In an atmosphere like that, it's no wonder that NBC pursued Stewart, or that Williams tried to make himself more entertaining. It's a bitter irony that the network is punishing him for doing what Gregory failed to do and what it would have hired Stewart to do.

A final thought: the phrase "end of an era" has been tossed around a lot this week, but the real end of an era may be the one marked by the death of "^60 Minutes" correspondent Bob Simon in a Manhattan car crash on Wednesday. Simon, who'd been with CBS for nearly half a century, had reported from war zones and other trouble spots from Vietnam to present-day Iraq. Sure, he was as capable of reporting on Hollywood as on Hezbollah, but he still managed to win 27 Emmys for a career spent bringing back stories from dangerous places. In 1992, during the Gulf War, he and his crew were thrown in an Iraqi prison and beaten frequently during 40 days of captivity. He wrote a book about the experience but felt some guilt about touting his own story when others had faced far worse.
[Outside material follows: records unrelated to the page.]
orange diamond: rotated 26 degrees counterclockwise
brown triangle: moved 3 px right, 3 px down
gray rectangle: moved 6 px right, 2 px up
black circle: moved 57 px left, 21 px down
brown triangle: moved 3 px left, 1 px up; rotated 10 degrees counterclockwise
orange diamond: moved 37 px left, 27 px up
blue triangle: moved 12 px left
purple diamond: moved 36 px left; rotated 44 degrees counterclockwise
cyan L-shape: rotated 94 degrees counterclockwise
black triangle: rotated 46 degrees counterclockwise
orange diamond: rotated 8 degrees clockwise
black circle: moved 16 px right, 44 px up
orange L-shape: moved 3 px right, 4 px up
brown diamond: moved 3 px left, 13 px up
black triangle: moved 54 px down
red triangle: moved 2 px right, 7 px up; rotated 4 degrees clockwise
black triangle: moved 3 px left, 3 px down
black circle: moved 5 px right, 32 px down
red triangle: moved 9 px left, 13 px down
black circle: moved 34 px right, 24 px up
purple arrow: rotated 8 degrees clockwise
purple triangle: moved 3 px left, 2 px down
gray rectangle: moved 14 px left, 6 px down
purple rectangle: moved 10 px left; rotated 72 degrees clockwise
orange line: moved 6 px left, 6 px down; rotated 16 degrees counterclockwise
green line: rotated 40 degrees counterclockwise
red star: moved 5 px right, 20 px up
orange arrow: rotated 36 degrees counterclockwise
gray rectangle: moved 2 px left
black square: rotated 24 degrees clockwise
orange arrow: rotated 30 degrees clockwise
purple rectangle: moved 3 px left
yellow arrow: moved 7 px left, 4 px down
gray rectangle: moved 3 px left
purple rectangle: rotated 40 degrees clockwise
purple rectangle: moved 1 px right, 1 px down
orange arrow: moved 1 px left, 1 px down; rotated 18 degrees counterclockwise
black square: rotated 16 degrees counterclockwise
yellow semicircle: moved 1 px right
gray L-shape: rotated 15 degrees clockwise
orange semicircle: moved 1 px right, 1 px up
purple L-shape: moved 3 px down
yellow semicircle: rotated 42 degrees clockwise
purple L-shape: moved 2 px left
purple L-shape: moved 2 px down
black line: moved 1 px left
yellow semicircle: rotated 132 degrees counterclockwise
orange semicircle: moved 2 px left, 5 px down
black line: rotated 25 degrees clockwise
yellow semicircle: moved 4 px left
He never became a news anchor (that is, a glorified reader of reporting done by others) but was still hard at work as part of the "60 Minutes" team at age 73. A career like his -- routinely placing his life in jeopardy to report from places Americans can't find on a map -- is unimaginable for anyone starting out in TV news today. But you don't get to tell those kinds of stories if you're stuck behind a desk. No wonder Williams tried to get out every once in a while and generate those stories himself, and no wonder Stewart wants to get out and do the same.